Soft applause rippled through the gallery, polite and poisonous. A velvet cloth was drawn back from the obsidian reliquary, revealing its carved surface under the chandelier's fractured glow. It looked ancient. Dangerous. Convincing.

Jack barely noticed.

He was still staring at the note in his hand as he stepped back into the corridor, the memory of that handwriting burning behind his eyes like a match held too close.

Amara Quinn.

Thief. Arsonist. Survivor.

Ghost.

He keyed his comm at last. "Elara."

Her relief was instant — and buried under steel. "Where the hell have you been?"

"East wing. She's here."

A beat of silence.

"Define she."

"You already know."

In the gallery, Elara felt the air thin. Delara watched her reaction with quiet fascination, like she was studying a specimen through glass.

"So he's seen it too," Delara murmured. "Good. Saves time."

"What are you setting up?" Elara demanded.

Delara tilted her head toward the reliquary. "A correction."

On cue, the lights flickered.

Once.

Twice.

Then died.

Darkness swallowed the museum whole.

Gasps erupted. Someone screamed. Glass shattered somewhere in the distance like a gunshot made of rain.

Emergency lights snapped on, bathing the room in cold blue.

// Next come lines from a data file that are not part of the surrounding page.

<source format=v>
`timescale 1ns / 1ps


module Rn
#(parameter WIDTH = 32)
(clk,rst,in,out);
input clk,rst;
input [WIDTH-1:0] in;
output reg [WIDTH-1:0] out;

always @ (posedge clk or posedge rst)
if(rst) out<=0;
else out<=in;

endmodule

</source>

The reliquary case was open.

Empty.

Kael's voice cut through comms. "We've got movement on the roof. Multiple heat signatures."

Lena swore softly. "Signal jamming just spiked. We're blind."

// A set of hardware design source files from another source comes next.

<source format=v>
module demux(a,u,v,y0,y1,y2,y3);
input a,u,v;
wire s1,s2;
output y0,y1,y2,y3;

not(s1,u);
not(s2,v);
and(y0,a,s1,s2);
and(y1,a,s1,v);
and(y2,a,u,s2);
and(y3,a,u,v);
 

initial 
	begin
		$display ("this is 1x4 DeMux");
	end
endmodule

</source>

Jack broke into a run down the main hall, coat flaring behind him. At the far end, he caught a glimpse through the shattered skylight — a figure climbing effortlessly into the Paris night, black gloves gripping rain-slick stone.

Graceful. Precise. Unmistakable.

"Amara!" he shouted.

The figure paused on the ledge.

Turned just enough for lightning to carve her face out of shadow.

Older. Sharper. Alive.

She gave him a faint, almost fond smile.

Then she dropped backward into the storm and vanished across the rooftops.

Behind him, alarms began to howl like something wounded and furious — and Jack knew the night had just chosen its next chapter.